◆ **Job item**
Reproduce the part of the data that opens with the line containing "- (⭐ 567 x 🍴177" and closes with the line containing "- (⭐ 39 x 🍴18", keeping both of those lines and copying every character as it appears.
[Record set]
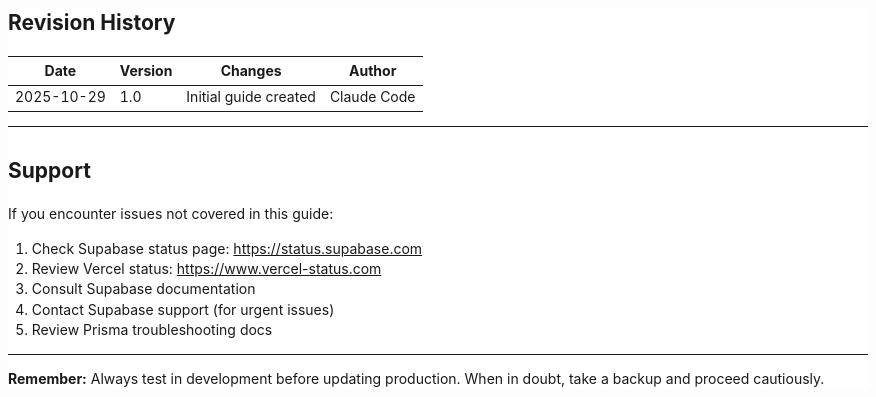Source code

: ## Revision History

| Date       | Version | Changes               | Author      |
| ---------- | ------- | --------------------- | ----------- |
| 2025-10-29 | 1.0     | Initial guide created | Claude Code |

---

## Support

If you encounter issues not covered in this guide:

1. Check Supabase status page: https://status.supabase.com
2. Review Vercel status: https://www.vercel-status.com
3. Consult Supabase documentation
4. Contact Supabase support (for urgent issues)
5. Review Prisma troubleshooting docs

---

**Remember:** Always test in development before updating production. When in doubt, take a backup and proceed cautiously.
[/Record set]
[Record set]
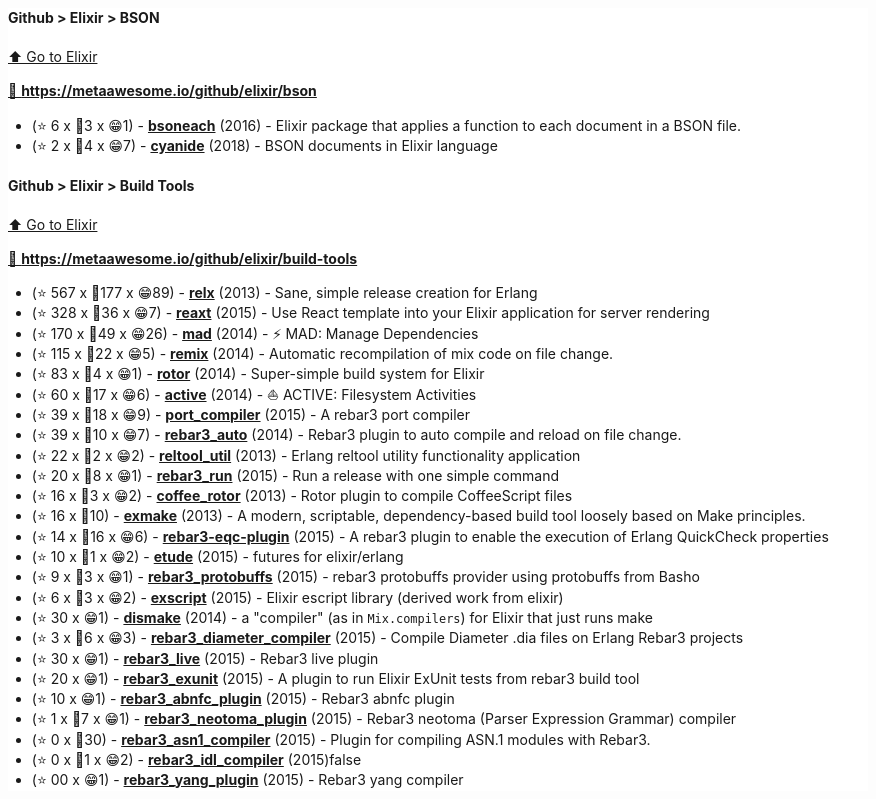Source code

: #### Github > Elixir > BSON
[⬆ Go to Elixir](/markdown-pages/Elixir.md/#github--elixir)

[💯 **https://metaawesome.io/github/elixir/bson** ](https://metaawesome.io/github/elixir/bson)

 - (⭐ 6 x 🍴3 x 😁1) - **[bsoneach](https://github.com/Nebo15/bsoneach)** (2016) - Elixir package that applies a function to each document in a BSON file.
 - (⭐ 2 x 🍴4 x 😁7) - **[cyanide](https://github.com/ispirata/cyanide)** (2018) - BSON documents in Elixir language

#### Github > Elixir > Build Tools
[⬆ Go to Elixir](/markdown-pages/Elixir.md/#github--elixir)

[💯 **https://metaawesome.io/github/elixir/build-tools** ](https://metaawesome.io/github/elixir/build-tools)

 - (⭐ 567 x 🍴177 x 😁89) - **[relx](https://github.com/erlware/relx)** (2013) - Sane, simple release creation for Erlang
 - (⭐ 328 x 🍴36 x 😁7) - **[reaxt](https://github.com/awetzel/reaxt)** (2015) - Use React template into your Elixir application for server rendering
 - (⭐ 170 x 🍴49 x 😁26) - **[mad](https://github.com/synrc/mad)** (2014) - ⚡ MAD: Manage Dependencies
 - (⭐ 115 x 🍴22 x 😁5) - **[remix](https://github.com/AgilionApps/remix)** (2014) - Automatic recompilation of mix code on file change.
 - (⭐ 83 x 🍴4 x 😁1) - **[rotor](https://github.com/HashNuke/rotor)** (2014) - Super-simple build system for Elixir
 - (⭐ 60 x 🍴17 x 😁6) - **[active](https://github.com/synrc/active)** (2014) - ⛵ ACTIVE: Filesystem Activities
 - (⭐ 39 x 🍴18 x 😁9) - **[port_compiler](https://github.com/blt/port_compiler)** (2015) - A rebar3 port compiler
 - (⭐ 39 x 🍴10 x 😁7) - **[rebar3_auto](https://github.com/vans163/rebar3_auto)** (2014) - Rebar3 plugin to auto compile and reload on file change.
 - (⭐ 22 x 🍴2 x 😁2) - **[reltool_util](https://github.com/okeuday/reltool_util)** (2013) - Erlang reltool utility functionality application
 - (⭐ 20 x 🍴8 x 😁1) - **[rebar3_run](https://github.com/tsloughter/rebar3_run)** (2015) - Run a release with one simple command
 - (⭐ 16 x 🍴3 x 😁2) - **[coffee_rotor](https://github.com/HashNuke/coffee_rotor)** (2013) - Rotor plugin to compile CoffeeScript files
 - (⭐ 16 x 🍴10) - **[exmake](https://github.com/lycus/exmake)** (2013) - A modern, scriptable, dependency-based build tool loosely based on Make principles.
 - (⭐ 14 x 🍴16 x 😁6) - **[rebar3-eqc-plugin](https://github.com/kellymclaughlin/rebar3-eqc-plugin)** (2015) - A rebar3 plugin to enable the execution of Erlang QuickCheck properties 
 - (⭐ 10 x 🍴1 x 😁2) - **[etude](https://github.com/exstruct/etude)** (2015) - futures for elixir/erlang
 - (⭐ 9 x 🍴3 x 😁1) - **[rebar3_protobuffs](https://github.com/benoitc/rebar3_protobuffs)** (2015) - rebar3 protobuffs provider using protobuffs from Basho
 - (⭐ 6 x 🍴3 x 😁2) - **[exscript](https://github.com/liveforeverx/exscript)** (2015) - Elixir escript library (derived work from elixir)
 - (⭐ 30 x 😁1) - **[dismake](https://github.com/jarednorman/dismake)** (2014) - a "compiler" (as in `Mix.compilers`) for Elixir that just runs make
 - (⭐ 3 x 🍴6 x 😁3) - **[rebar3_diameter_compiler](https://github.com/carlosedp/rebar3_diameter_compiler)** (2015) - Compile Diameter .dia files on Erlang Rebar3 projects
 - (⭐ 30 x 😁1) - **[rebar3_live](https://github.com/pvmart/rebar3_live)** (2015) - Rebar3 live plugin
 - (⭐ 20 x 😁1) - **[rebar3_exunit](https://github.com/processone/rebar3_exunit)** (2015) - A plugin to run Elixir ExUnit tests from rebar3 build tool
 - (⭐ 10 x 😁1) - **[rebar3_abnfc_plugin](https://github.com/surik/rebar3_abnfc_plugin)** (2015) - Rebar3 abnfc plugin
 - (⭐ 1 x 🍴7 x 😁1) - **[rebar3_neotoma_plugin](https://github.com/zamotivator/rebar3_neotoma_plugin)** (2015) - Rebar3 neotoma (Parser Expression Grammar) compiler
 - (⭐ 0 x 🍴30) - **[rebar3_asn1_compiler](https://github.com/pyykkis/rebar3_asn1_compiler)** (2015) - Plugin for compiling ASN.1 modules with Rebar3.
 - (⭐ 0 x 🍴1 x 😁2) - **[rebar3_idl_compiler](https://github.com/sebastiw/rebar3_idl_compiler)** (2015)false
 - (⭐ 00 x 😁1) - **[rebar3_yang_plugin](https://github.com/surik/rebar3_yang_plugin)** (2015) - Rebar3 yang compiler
[/Record set]
◆ **Output of the exercise**
 - (⭐ 567 x 🍴177 x 😁89) - **[relx](https://github.com/erlware/relx)** (2013) - Sane, simple release creation for Erlang
 - (⭐ 328 x 🍴36 x 😁7) - **[reaxt](https://github.com/awetzel/reaxt)** (2015) - Use React template into your Elixir application for server rendering
 - (⭐ 170 x 🍴49 x 😁26) - **[mad](https://github.com/synrc/mad)** (2014) - ⚡ MAD: Manage Dependencies
 - (⭐ 115 x 🍴22 x 😁5) - **[remix](https://github.com/AgilionApps/remix)** (2014) - Automatic recompilation of mix code on file change.
 - (⭐ 83 x 🍴4 x 😁1) - **[rotor](https://github.com/HashNuke/rotor)** (2014) - Super-simple build system for Elixir
 - (⭐ 60 x 🍴17 x 😁6) - **[active](https://github.com/synrc/active)** (2014) - ⛵ ACTIVE: Filesystem Activities
 - (⭐ 39 x 🍴18 x 😁9) - **[port_compiler](https://github.com/blt/port_compiler)** (2015) - A rebar3 port compiler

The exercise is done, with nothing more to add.